A New Revolution: Digital Farming

We Are Now Heading into a Fourth Agricultural Revolution Where Technology Will Improve Agricultural Efficiency

The First Agricultural Revolution dates to 8,000 BC where humans moved from a hunter-gather lifestyle to a more sedentary lifestyle where plants and animals became domesticated. Though it was very labour intensive for a small yield it was the largest factor that lead to the expansion of human populations. The Second Agricultural Revolution then developed in line with the Industrial Revolution. Here new technology reduced the labour load, improved yield and increased productivity. Again, this resulted in global population increases. The Third Agricultural Revolution came in the late 20th century and resulted in biotechnologies such as genetic engineering, GMO’s, chemical fertilizers and pesticides. This led to further intensification and maximised yield.


Although these advancements have been paramount in human development, improving well-being and providing food globally at an affordable price it has had negative effects on the environment. Agriculture is one of the biggest contributors to climate change from both production of greenhouse gases and the removal of forests for agricultural land. It can also negatively affect nearby environmental systems due to over-use of fertilisers and poor land management; reducing biodiversity and affecting water systems. Intensive farming practices are also having a negative impact on soils resulting in a 33% loss of arable land over the last 40 years due to erosion or pollution. Not only does this have impacts for the environment but also for global food security.

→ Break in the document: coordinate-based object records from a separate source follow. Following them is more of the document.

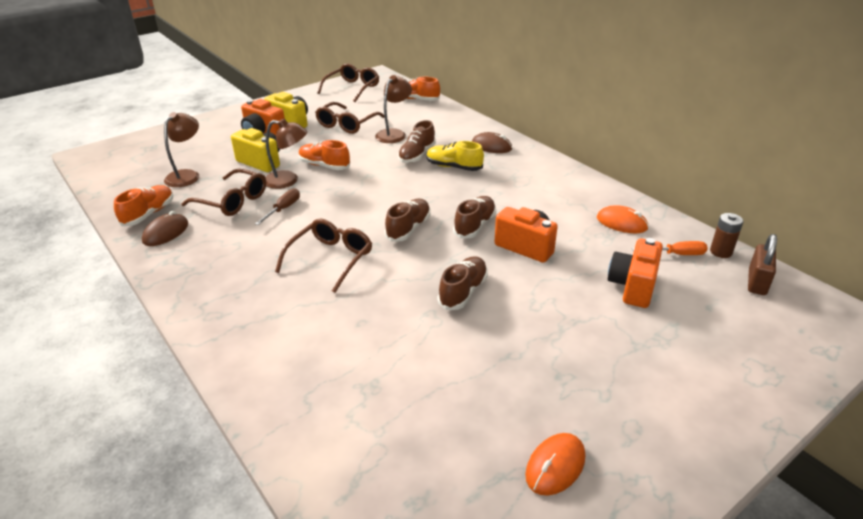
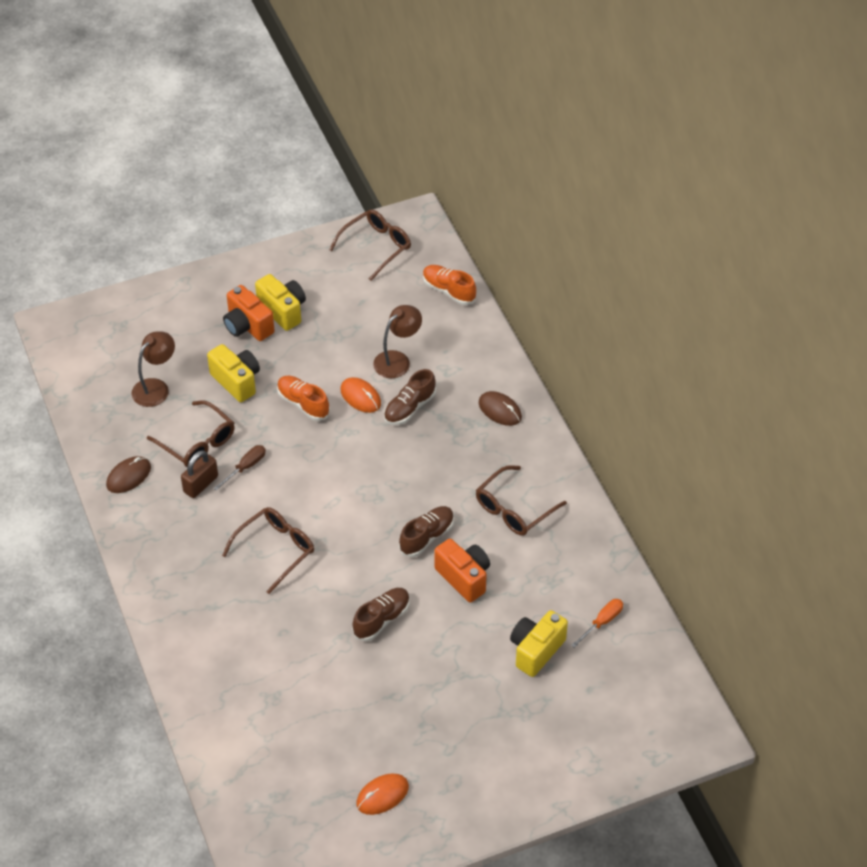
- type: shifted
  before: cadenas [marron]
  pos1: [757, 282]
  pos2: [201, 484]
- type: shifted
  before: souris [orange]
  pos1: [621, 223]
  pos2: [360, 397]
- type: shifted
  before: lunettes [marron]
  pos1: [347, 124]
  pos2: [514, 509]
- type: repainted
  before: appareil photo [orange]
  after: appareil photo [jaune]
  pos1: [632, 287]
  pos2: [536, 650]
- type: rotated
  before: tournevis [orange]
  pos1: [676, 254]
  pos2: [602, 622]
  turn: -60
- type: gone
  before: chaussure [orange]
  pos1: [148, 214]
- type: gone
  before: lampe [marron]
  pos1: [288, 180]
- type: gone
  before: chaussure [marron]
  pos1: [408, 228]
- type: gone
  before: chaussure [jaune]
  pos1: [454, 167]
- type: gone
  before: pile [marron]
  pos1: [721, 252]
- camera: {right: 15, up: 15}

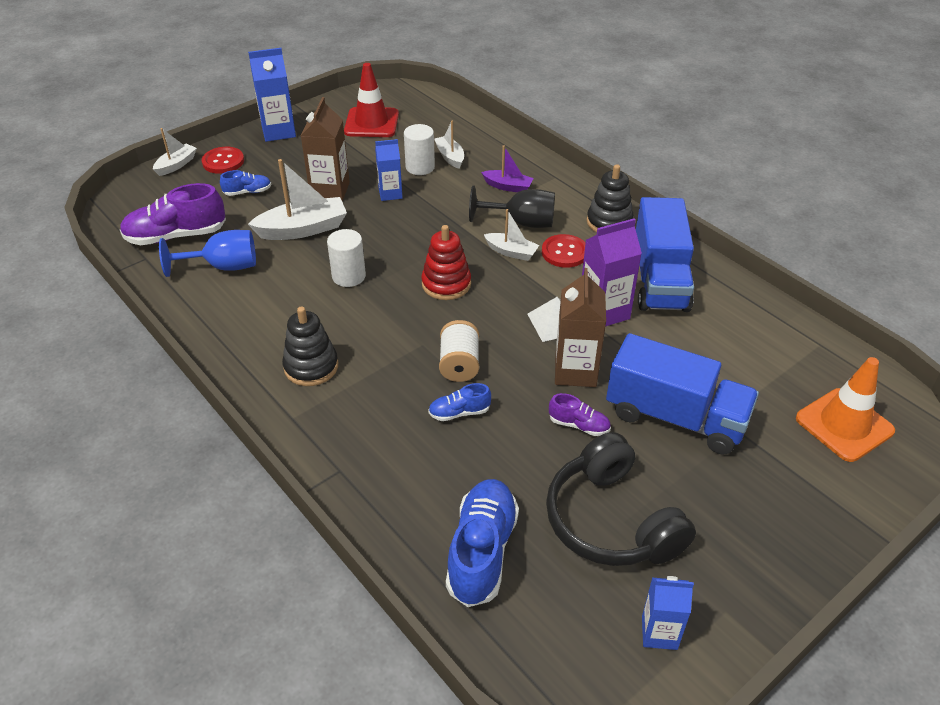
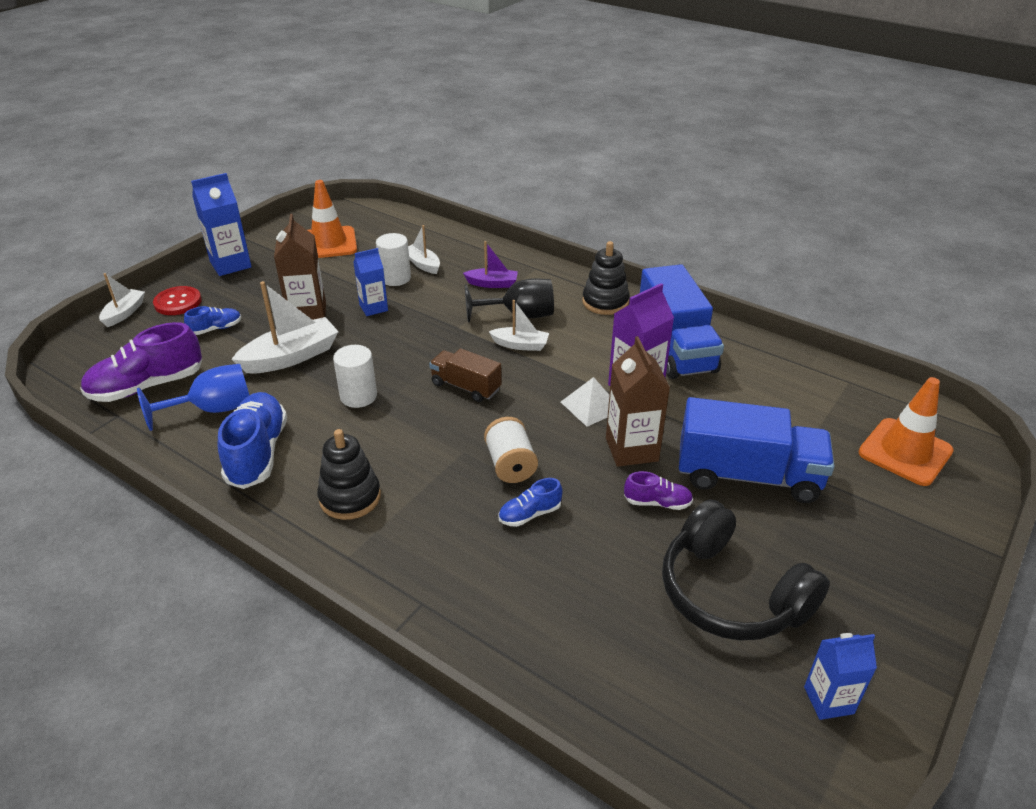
- type: shifted
  before: chaussure [bleu]
  pos1: [482, 551]
  pos2: [257, 453]
- type: repainted
  before: cône de chantier [rouge]
  after: cône de chantier [orange]
  pos1: [371, 123]
  pos2: [329, 243]
- type: swapped
  before: jouet à empiler [rouge]
  after: camion [marron]
  pos1: [446, 284]
  pos2: [466, 387]
- type: gone
  before: bouton [rouge]
  pos1: [564, 252]
- camera: {right: -15, up: -5}

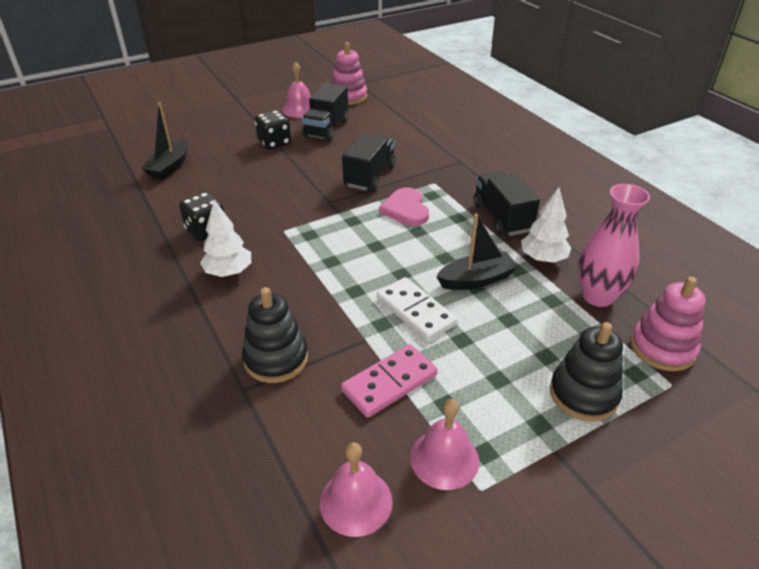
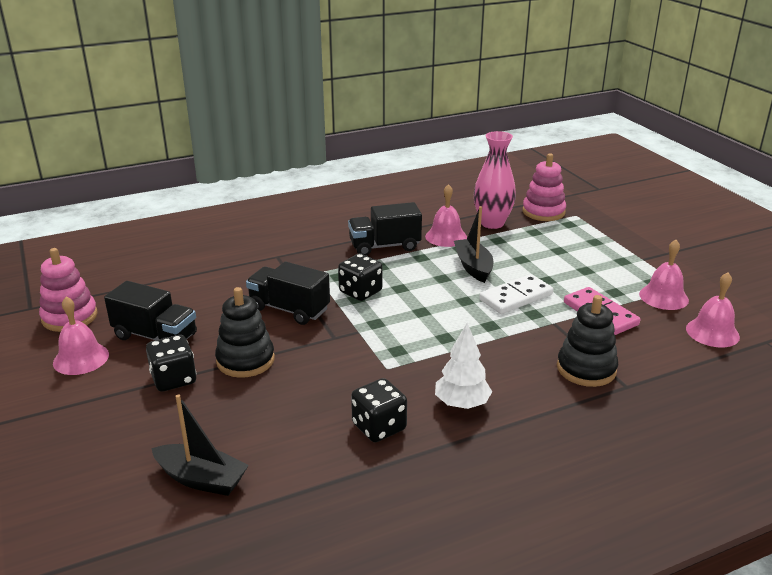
- type: shifted
  before: jouet à empiler [noir]
  pos1: [583, 394]
  pos2: [245, 360]
- type: swapped
  before: cœur [rose]
  after: dé [noir]
  pos1: [406, 209]
  pos2: [360, 292]
- type: swapped
  before: arbre [blanc]
  after: cloche [rose]
  pos1: [543, 259]
  pos2: [446, 236]
- camera: {right: -85, up: -10}

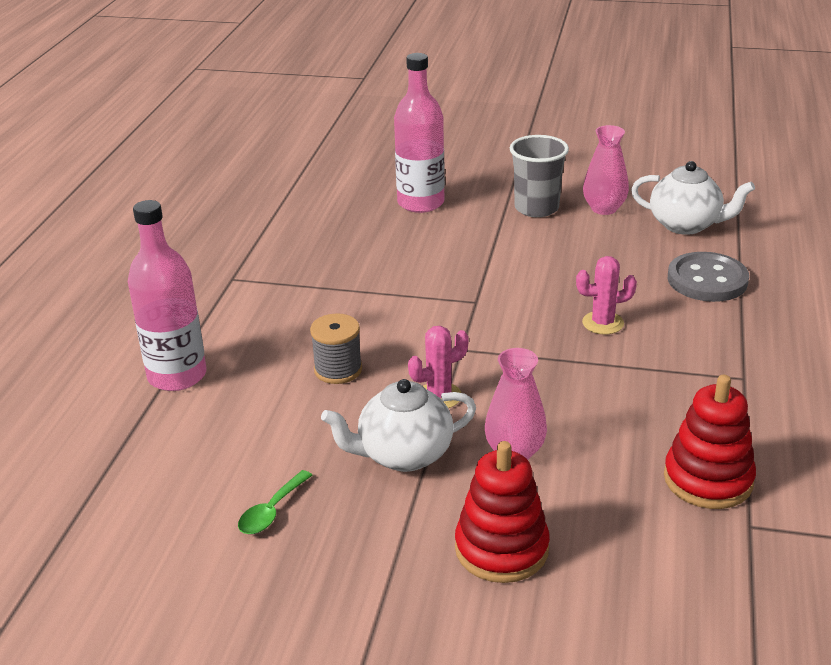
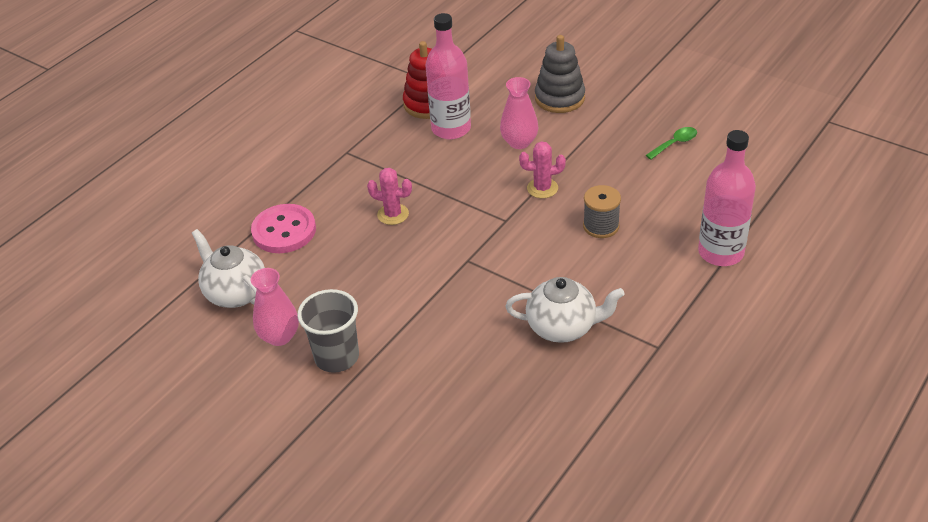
- type: repainted
  before: bouton [gris]
  after: bouton [rose]
  pos1: [707, 280]
  pos2: [284, 231]
- type: shifted
  before: bouteille [rose]
  pos1: [420, 203]
  pos2: [451, 129]
- type: shifted
  before: théière [blanc]
  pos1: [403, 455]
  pos2: [562, 327]
- type: repainted
  before: jouet à empiler [rouge]
  after: jouet à empiler [gris]
  pos1: [501, 549]
  pos2: [559, 98]
- camera: {right: -155, up: 10}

But hope is on the horizon. We are now heading into a Fourth Agricultural Revolution where technology will be a paramount tool to improve agricultural efficiency, reducing waste and reducing reliance on chemical fertilisers. In a concept called precision farming, technology and data collection can be used to accurately examine crop conditions and determine the correct management, water or fertiliser use, with the aim of optimising returns while reducing inputs. Examples of technologies include the following:

Big Data

Using smart sensors and devices to obtain large amounts of data gives farmers better decision-making capabilities. The data can be used to predict yield, prevent food spoilage and to provide risk management.


These are self-driving agricultural robots that use advanced tools to identify and harvest ripe fruit, carefully picking them from branches in order to improve fruit quality and avoid disrupting the environment. They can also be used to monitor crops, water and soil to improve management.


According to PwC analysis drone technology is valued at $127 billion across industries. In agriculture drones are used to take high quality images on the farm that assist in providing farm maps and layouts to analysis soil quality, to inform irrigation and nitrogen management. These images are also useful in monitoring crop condition; identifying problem areas where efficiency and productivity is low. In addition to providing visual imagery drones are also being developed to take an active part in farming. Start-ups are developing drones that shoot pods that contain seeds and nutrients to allow the plant to grow, into the soil. This reduces soil disruption and erosion and is more precise than heavy machinery. Drones can also be used to more accurately dispense fertilisers by aerial spraying of the chemicals.

These are just a few of the applications of technology in agriculture that are currently being developed. This digital revolution will not only be important for improving environmental well-being but will also profitability of farms and assessing the risks associated with climate change on farm systems.